任务与练习 -
- A) 请照录这篇关于前房相关性免疫偏离的摘要中的一段原文，从“结论角膜可溶性抗原可以诱导产”开始，一直到“Lixia et al.”为止。
- B) 根据这篇关于前房相关性免疫偏离的摘要，角膜可溶性抗原诱导ACAID时采用的质量浓度是多少？

给定文本 -
◆ ◆ ◆ ◆ ◆ ◆ ◆

摘要 目的研究前房相关性免疫偏离(ACAID)诱导及预防角膜移植排斥反应的作用。
方法采用甘氨酸法制备可溶性角膜分类抗原,分组行兔前房注射诱导ACAID,并观察各组部分耳膨胀试验和穿透角膜移植术(PKP)术后排斥反应。
结果角膜上皮、内皮、基质及全角膜可溶性抗原皆可诱导ACAID,诱导质量浓度为2.0mg/ml。成功率分别为90%,100%,80%和100%。同期角膜移植免疫排斥率降低,植片存活时间延长。高危观察组仍可诱导出ACAID,并可推迟排斥反应的发生。
结论角膜可溶性抗原可以诱导产生ACAID,无严重并发症,对兔角膜移植排斥反应具有一定的预防和治疗作用。
分类号 R772 R446.6
Experimental study on induction of anterior chamber associated immune
deviation and its preventive function against corneal grafts rejection
Yang Chaozhong Jiang Guomin Sun Lixia et al.
(Department of Ophthalmology,the 2nd Affiliated Hospital,Qingdao Medical College,Qingdao266042)

◆ ◆ ◆ ◆ ◆ ◆ ◆

原始数据 -
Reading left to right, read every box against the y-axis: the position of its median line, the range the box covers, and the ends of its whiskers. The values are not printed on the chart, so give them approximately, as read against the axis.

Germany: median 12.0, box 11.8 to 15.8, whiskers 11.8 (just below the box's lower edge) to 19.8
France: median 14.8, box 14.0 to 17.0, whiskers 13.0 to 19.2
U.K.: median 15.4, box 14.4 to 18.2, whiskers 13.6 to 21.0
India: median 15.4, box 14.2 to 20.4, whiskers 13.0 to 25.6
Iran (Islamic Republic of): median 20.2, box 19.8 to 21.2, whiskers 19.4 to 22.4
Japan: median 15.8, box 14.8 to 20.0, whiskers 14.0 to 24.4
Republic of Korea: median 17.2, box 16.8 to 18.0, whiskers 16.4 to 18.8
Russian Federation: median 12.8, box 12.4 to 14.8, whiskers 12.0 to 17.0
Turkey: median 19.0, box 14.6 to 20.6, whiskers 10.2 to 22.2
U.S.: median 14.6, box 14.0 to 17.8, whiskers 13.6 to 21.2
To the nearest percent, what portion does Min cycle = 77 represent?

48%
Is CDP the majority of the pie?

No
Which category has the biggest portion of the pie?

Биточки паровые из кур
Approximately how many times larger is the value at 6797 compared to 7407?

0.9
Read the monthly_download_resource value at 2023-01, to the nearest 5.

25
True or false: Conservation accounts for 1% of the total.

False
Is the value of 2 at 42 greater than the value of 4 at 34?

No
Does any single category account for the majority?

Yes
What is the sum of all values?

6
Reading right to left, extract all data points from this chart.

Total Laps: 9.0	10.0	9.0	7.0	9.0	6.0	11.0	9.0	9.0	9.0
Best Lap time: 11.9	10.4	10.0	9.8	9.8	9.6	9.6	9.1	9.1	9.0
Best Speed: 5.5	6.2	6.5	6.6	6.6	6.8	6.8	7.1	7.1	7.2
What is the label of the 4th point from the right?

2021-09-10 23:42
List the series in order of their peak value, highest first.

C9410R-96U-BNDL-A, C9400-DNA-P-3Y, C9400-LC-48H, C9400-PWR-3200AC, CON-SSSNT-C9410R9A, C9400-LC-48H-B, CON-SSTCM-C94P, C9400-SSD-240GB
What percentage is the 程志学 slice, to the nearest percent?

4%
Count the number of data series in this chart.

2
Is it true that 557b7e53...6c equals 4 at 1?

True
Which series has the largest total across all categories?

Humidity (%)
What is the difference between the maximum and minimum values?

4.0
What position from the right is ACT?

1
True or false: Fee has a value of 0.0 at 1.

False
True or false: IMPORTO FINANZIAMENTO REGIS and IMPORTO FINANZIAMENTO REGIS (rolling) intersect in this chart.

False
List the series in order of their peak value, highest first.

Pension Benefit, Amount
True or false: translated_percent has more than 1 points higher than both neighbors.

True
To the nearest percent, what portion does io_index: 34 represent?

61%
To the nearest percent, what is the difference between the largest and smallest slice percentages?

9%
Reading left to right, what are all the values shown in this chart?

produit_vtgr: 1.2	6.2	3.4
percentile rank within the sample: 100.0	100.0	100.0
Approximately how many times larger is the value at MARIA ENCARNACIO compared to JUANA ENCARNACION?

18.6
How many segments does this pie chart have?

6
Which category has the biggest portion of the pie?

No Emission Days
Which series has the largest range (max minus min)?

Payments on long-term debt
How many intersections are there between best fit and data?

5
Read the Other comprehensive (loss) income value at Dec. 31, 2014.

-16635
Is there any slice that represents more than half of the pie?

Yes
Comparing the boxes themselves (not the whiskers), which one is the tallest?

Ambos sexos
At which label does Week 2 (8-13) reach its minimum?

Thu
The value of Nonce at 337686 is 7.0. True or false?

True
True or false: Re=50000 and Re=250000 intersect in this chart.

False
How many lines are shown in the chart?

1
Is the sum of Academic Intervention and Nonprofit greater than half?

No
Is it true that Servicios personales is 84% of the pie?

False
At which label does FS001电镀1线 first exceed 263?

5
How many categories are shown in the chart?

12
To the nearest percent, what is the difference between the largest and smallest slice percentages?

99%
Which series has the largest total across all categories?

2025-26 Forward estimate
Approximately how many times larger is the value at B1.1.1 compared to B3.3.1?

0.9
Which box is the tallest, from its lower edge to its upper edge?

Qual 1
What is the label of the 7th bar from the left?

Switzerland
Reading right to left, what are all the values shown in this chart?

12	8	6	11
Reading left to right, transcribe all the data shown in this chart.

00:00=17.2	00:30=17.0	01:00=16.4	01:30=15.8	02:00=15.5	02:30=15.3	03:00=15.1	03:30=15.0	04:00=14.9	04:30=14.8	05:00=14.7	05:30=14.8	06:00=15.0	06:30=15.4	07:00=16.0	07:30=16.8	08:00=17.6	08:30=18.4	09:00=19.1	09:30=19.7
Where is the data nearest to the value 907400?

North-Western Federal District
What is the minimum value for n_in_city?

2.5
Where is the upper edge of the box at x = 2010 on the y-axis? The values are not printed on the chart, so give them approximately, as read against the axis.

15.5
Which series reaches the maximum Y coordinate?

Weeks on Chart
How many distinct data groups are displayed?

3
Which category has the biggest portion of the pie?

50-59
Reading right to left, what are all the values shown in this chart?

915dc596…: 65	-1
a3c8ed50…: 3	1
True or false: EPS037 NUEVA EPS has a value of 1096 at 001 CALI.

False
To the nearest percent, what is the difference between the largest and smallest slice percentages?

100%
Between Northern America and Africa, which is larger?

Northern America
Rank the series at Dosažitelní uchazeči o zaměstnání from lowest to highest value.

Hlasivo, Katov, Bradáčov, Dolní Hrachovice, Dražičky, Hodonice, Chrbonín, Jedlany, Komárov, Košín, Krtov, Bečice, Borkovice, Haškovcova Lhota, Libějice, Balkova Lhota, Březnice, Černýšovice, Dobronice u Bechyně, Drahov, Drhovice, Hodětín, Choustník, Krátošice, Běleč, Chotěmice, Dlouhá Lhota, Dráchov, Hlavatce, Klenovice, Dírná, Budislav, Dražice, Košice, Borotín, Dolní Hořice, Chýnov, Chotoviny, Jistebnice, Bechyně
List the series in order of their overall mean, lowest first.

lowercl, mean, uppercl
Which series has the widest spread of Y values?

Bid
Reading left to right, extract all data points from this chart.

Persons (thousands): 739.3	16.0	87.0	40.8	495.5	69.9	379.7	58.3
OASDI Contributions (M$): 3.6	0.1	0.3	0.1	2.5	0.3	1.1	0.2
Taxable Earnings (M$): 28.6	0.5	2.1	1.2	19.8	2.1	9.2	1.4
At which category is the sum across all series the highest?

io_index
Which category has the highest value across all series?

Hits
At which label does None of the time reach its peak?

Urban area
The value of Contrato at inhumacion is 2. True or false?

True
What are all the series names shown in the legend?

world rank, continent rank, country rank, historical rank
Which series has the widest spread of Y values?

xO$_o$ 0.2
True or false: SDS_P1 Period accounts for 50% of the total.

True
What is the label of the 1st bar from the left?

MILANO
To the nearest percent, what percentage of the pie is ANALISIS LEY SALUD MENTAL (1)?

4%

◆ ◆ ◆ ◆ ◆ ◆ ◆

依次输出 -
- A)
结论角膜可溶性抗原可以诱导产生ACAID,无严重并发症,对兔角膜移植排斥反应具有一定的预防和治疗作用。
分类号 R772 R446.6
Experimental study on induction of anterior chamber associated immune
deviation and its preventive function against corneal grafts rejection
Yang Chaozhong Jiang Guomin Sun Lixia et al.

- B) 诱导质量浓度为2.0mg/ml。